Years ago, while driving my 73 Chevy pick-up, I would think how much safer I was compaired to the drivers of VW Bugs, Chevy Corvairs, Suzuki Samuris, and Jeep CJ5s.
NO car is safe.
http://www.fordpinto.com/smf/index.php/topic,5283.msg31842.html#msg31842
Bill
From what I've been able to learn, the controversy centered more around the fact that Ford apparently made a corporate decision that it would be less costly to settle any resulting lawsuits than to fix the problem. Ford fan or not, you've got to admit that's a pretty callous disregard for human life! After several deaths in catestrophic accidents, and the leaking by Mother Earth News of this rather shocking decision, Ford Motor Company was literally forced into recalling the cars to resolve the problem. As pointed out in other posts, the Pinto was probably no less safe than similar cars of its era. In my opinion, safety begins with the driver... not the car.
Dwayne :smile:
The sad truth is, like anything else, people often only remember the "bad" about any given person, place or thing. Since the unfortunate events of that time and circumstances were so heavily aired and "promoted" as it were, the public was left with a longstanding impression that remains to this day.

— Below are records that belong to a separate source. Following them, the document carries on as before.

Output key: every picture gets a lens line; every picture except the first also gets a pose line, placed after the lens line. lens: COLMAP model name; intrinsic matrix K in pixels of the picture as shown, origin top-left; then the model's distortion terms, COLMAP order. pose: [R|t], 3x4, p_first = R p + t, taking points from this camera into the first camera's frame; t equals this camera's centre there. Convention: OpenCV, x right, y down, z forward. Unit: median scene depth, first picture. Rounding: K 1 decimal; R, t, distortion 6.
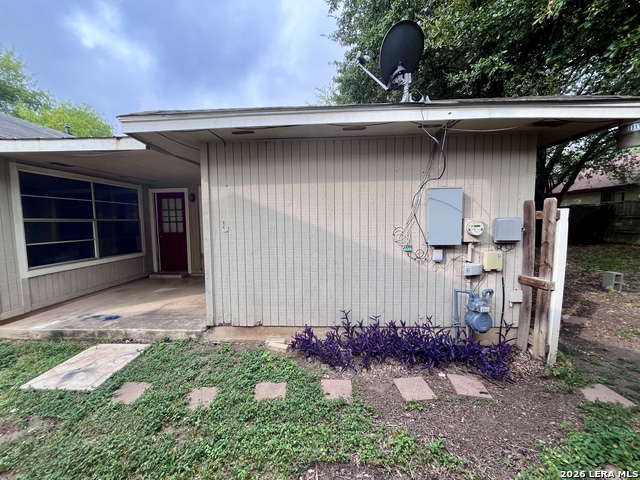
lens RADIAL K [[260.0, 0, 321.4], [0, 260.0, 240.5], [0, 0, 1]] dist [-0.004678, 0.000293]
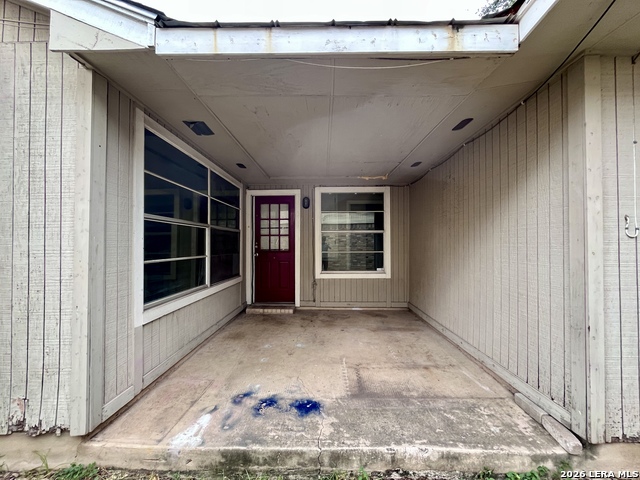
lens RADIAL K [[260.0, 0, 319.8], [0, 260.0, 240.5], [0, 0, 1]] dist [-0.004678, 0.000293]
pose [[0.999677, 0.011619, 0.022610, -0.786565], [-0.009474, 0.995641, -0.092782, 0.018358], [-0.023589, 0.092538, 0.995430, 0.449826]]
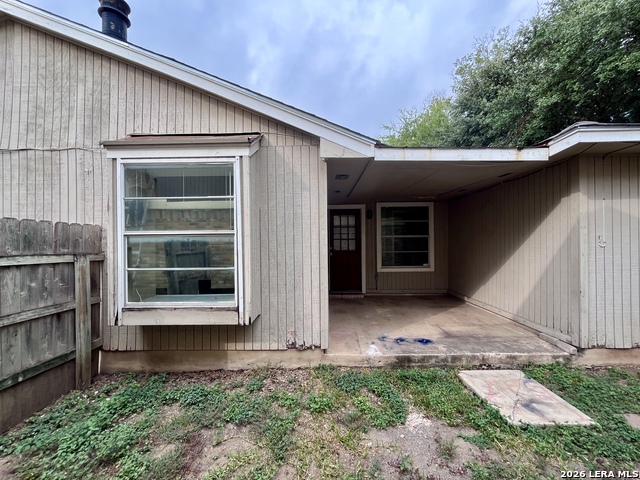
lens RADIAL K [[260.0, 0, 319.5], [0, 260.0, 240.4], [0, 0, 1]] dist [-0.004678, 0.000293]
pose [[0.999501, 0.005133, 0.031183, -1.189508], [-0.002582, 0.996685, -0.081317, 0.019714], [-0.031497, 0.081196, 0.996200, 0.069247]]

Case in point: a few months back, when I started looking for a car, I told one of the ladies in the office. She IMMEDIATELY blurted out "small cars that crash and burn" ....in FACT, the statement was the title of a movie she had seen in driver's Ed while in High School. Amazing. ???
Chris
Actual accident, no this was not an accident, this was a lady trying to kill my daughter with a lethal weapon is more like it. She was hit by drunk driver at 1:10 am on I-17 in PHX, AZ.. Her 73 Pinto whent end over end and then 2 roll's to the right. ended up laying on roof, good thing she was short and thin or she might not of been able to crawl through door window opening since they were half size due to roof colapse. Fuel was pooring in the back seat, lft. rear spring shackle made hole in tank. So yea the door's do jam and the tank will get a hole. the only thing I could save off of it was gas cap and license plate, and you know I like to strip auto's. Fred :(
Sounds like your daughter's Guardian Angel was working overtime!
Dwayne :smile:
Must be so Dwayne, but I do know that the `G' switch for the electric fuel pump works. Because when she got hit by some lady in a Ford ex. in the 71 Pinto in Sandy Eggo CA, the fuel pmp. shut off after driver door and frame were caved in. She managed to get out rt. door on that 1. Fred >:(
Quote from: dga57 on July 08, 2008, 04:06:01 PM
.....Ford apparently made a corporate decision that it would be less costly to settle any resulting lawsuits than to fix the problem. Ford fan or not, you've got to admit that's a pretty callous disregard for human life!.....
NO CAR IS SAFE!!
Car makers that have full regard for human life would either stop making cars, or the cars they make would cost so much that 99% of people would not be able to afford them.
IMHO: Ford did nothing different than other (US) auto makers; they were using an INDUSTRY STANDARD, not a FORD STANDARD.
Bill
You'll get no argument from me, Bill. In fact, you could ammend that to say "NOTHING IS SAFE". Danger certainly isn't confined to cars.